** About this task **
Retype precisely the section of the data that starts at the line containing "right eye: (135, 161)" and runs to its final line, ends included.

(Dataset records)
_ _ _

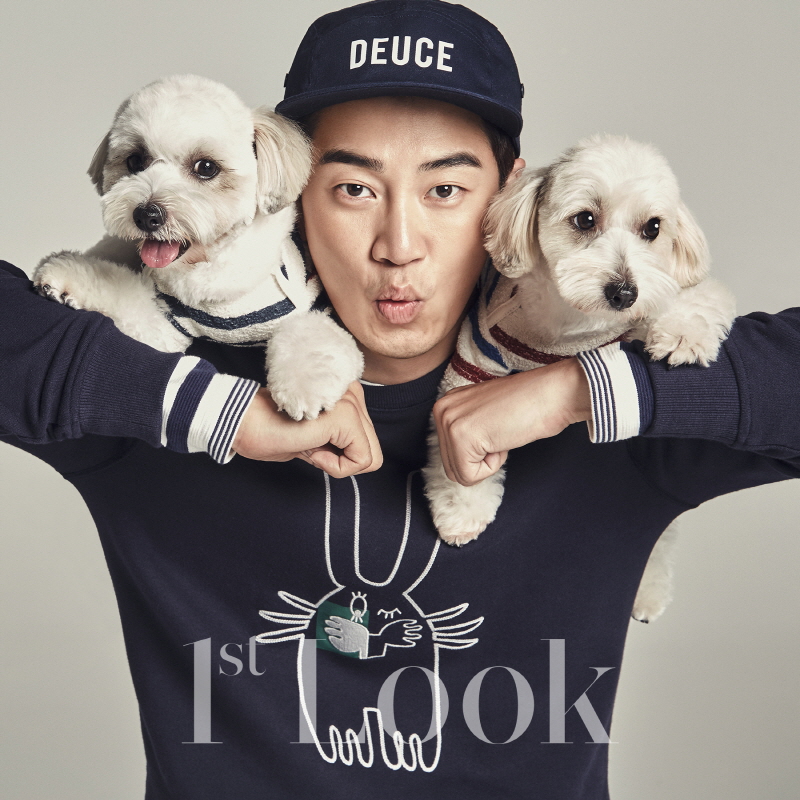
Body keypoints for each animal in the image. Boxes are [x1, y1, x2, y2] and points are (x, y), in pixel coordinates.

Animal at [33, 74, 363, 422]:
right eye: (135, 161)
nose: (146, 215)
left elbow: (312, 336)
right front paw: (67, 279)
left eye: (206, 167)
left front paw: (305, 386)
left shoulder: (311, 307)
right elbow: (126, 300)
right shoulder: (167, 322)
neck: (209, 268)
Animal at [422, 134, 736, 622]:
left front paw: (684, 333)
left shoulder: (658, 300)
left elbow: (697, 296)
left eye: (653, 228)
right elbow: (457, 447)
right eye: (585, 219)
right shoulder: (476, 355)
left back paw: (649, 591)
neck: (570, 328)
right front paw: (462, 508)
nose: (624, 292)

_ _ _

** Exercise answer **
right eye: (135, 161)
nose: (146, 215)
left elbow: (312, 336)
right front paw: (67, 279)
left eye: (206, 167)
left front paw: (305, 386)
left shoulder: (311, 307)
right elbow: (126, 300)
right shoulder: (167, 322)
neck: (209, 268)
Animal at [422, 134, 736, 622]:
left front paw: (684, 333)
left shoulder: (658, 300)
left elbow: (697, 296)
left eye: (653, 228)
right elbow: (457, 447)
right eye: (585, 219)
right shoulder: (476, 355)
left back paw: (649, 591)
neck: (570, 328)
right front paw: (462, 508)
nose: (624, 292)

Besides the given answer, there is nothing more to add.